Sunday 7 August 2016

Maybe there's one less worry about measures of happiness

Measures of happiness or subjective wellbeing essentially come down to responses to a question like: "Overall, how satisfied are you with your life at the moment?" There are a number of problems with that sort of question, not least of which is that it can be influenced by recent and usually unobserved factors such as the weather. That is, if the day is sunny and warm (but not too hot) you probably feel a bit happier than on a cold, rainy day, and most studies would not be able to control for the effect of the weather on your happiness. So that would lead to omitted variable bias in any analysis of the factors associated with happiness.

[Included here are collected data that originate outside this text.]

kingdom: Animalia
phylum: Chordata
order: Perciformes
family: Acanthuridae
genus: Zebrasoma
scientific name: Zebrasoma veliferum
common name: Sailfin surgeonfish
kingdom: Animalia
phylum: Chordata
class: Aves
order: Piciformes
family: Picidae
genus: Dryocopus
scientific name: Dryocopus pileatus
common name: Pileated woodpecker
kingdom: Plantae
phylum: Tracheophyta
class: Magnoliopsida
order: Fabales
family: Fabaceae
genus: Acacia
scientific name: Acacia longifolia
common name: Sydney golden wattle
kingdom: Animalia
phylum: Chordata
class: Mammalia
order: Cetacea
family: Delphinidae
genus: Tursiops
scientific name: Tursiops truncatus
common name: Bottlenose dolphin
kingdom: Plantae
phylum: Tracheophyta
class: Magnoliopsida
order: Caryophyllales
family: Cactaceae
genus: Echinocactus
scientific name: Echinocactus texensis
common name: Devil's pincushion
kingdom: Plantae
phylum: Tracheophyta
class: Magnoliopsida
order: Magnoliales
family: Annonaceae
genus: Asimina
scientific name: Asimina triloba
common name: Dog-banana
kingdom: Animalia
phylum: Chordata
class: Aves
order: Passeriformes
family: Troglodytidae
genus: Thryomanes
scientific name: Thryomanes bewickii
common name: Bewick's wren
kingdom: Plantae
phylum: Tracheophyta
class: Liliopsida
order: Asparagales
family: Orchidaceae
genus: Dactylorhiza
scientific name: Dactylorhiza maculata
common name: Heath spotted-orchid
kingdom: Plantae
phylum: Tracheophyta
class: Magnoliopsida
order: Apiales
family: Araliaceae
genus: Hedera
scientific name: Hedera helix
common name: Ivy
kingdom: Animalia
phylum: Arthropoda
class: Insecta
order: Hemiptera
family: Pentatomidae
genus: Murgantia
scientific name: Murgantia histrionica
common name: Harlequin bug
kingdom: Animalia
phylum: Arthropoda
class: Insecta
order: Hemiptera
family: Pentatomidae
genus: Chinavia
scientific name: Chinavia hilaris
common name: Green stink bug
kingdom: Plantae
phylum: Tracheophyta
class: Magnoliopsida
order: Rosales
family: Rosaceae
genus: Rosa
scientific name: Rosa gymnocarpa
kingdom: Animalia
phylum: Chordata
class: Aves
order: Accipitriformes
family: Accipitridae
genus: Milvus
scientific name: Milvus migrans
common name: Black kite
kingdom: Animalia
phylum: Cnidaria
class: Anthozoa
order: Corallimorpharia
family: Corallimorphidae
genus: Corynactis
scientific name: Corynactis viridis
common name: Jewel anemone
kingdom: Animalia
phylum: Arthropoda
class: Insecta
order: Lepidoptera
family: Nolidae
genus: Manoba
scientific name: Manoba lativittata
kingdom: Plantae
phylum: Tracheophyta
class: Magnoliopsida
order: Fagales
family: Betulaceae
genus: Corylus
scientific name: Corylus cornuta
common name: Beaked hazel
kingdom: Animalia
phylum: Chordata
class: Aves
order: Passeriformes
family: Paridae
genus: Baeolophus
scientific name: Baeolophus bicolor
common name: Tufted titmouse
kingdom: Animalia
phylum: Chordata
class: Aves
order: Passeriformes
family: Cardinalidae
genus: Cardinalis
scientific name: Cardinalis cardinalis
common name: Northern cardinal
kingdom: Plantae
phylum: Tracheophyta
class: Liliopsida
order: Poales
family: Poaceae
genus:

Which makes this recent paper from the journal The Manchester School (sorry I don't see an ungated version anywhere) by Franz Buscha (University of Westminster) potentially quite important. In the paper, Buscha uses data from the British Household Panel Survey, which allowed him to identify the day and location of each interview, and therefore match weather data to each observation. Past studies have sometimes shown relationships between weather and various measures of subjective wellbeing, but in this case the results were very weak:
Results suggest that, in general, there is little correlation between measures of well-being and the weather. None of the correlation coefficients exceed an absolute value of 0.05, which suggests that, at least in a descriptive setting, there is little interaction between weather and well-being responses.
When using more robust regression methods:
...results suggest that the causal effect of weather on individual measures of well-being is generally statistically insignificant. 
There were some weak statistically significant relationships, but the size of the effects were tiny. So, overall this suggests that we may have little to worry about in terms of whether the weather is causing problems for happiness studies. However, this study was in Britain, and most interviews were in the autumn, and the weather in Britain in autumn is typically rubbish (according to the paper "[t]he ‘average autumn day’ ... includes a gentle breeze, some low-intensity rainfall, moderate temperatures and roughly half sunshine/half cloudy weather"). Perhaps a further study in a more varied (and nicer) climate is required?